DO THIS → Reproduce verbatim the portion of the forum question on per-ID running totals in a CSV file, starting at the words "But is there" and stopping after the words "I'm working with?".

问题
I'm loading in a csv file line by line because it has ~800 million lines in it and there are many of these files which I need to analyse so loading in parallel is paramount and loading line by line is also required so as to not blow up the memory.
I have been given an answer to how to calculate the number of entries in which unique IDs are present throughout the dataset using collections.Counter()
. (see Counting csv column occurrences on the fly in Python)
But is there a way to calculate a running total of data entries in another column of a read-in line for each unique ID from another column?
eg. suppose that the data in your csv file had only two columns and therefore looked like the following:
[1 1]
[1 1]
[2 2]
[3 2]
[2 2]
[1 2]
Where the second column contains the unique IDs for which you want to keep a running total of values in the first column. So your output should look like the following:
{'1': 2, '2': 8}
Where for ID '1' in column two, the total is given by 1+1 in column one. And for ID '2' in column one, the total is given by 2+3+2+1.
How can one do this quickly given the vast size of the csv I'm working with?

INFORMATION GIVEN →

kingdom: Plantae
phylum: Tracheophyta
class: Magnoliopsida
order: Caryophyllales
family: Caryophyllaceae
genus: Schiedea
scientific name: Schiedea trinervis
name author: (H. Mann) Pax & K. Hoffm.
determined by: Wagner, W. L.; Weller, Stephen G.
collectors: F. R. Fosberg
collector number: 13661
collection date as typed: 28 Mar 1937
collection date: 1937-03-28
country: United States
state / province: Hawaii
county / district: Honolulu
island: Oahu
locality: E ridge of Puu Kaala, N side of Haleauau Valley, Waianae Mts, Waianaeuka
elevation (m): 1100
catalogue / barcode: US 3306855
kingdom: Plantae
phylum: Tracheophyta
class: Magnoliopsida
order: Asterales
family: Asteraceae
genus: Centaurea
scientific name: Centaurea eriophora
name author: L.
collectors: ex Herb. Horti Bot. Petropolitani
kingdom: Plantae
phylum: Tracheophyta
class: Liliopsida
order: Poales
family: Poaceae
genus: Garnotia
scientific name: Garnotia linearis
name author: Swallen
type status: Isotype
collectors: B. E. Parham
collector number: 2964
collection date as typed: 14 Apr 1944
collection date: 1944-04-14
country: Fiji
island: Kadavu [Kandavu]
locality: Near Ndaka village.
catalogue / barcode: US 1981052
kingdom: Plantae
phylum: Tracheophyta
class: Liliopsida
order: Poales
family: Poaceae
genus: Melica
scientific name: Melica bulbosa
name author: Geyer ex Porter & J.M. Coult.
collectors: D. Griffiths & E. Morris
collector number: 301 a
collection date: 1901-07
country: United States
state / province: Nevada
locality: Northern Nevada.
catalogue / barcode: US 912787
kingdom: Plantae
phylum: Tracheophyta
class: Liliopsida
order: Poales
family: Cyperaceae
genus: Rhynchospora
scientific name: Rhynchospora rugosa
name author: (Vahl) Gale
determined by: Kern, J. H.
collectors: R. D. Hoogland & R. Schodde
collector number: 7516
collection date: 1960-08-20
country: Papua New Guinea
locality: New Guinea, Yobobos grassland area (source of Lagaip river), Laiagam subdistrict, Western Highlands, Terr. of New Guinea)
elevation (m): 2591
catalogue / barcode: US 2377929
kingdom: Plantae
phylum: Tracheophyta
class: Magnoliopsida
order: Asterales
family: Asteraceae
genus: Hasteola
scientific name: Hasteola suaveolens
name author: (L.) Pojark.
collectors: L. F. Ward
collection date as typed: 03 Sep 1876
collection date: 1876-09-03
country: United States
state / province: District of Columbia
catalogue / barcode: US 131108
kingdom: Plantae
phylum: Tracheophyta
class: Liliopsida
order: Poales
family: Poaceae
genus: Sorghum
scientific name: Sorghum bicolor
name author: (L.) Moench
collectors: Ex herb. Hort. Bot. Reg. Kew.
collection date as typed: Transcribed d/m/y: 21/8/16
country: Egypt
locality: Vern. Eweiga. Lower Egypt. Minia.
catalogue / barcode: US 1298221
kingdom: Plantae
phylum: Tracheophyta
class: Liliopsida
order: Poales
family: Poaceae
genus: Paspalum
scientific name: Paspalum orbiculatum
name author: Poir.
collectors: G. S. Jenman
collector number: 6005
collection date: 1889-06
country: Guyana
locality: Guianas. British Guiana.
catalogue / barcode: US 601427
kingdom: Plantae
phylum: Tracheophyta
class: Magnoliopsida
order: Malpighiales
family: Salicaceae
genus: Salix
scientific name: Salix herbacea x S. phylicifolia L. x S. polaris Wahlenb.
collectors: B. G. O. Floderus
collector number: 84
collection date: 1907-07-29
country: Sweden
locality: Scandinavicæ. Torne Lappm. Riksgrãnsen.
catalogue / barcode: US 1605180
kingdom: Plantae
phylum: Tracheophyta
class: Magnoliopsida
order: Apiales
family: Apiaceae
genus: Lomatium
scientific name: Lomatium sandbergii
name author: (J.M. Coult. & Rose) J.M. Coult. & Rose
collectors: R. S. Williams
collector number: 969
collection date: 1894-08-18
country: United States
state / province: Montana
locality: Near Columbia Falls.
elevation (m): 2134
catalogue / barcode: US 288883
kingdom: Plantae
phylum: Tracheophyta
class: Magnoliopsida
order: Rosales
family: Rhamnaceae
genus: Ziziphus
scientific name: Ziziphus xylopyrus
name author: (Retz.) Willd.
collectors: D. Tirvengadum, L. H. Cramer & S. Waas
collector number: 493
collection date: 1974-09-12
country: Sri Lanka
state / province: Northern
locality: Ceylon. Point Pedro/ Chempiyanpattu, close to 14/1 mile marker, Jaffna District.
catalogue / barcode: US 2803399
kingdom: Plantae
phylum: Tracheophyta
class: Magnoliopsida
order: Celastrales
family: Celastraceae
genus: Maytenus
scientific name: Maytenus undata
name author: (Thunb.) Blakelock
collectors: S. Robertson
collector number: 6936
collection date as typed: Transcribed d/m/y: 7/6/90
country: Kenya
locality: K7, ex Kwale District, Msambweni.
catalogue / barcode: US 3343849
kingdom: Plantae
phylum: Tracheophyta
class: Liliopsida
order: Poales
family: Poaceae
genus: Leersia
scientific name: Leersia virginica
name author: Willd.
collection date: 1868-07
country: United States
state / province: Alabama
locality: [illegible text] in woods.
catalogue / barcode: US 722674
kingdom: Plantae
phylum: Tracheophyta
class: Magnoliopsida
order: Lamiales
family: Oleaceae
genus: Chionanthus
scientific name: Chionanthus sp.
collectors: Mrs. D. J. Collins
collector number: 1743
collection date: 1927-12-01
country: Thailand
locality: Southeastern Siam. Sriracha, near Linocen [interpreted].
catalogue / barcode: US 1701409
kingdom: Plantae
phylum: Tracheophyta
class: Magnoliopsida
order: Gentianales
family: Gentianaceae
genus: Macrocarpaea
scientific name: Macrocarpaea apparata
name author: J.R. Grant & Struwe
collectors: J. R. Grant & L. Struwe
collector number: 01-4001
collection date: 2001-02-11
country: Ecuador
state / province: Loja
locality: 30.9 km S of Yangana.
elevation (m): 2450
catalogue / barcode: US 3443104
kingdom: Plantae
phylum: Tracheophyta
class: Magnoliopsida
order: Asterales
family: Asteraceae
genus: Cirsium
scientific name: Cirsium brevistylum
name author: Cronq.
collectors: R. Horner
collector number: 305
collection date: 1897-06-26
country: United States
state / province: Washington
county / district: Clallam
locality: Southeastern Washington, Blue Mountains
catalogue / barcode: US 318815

FINISHED ANSWER →
But is there a way to calculate a running total of data entries in another column of a read-in line for each unique ID from another column?
eg. suppose that the data in your csv file had only two columns and therefore looked like the following:
[1 1]
[1 1]
[2 2]
[3 2]
[2 2]
[1 2]
Where the second column contains the unique IDs for which you want to keep a running total of values in the first column. So your output should look like the following:
{'1': 2, '2': 8}
Where for ID '1' in column two, the total is given by 1+1 in column one. And for ID '2' in column one, the total is given by 2+3+2+1.
How can one do this quickly given the vast size of the csv I'm working with?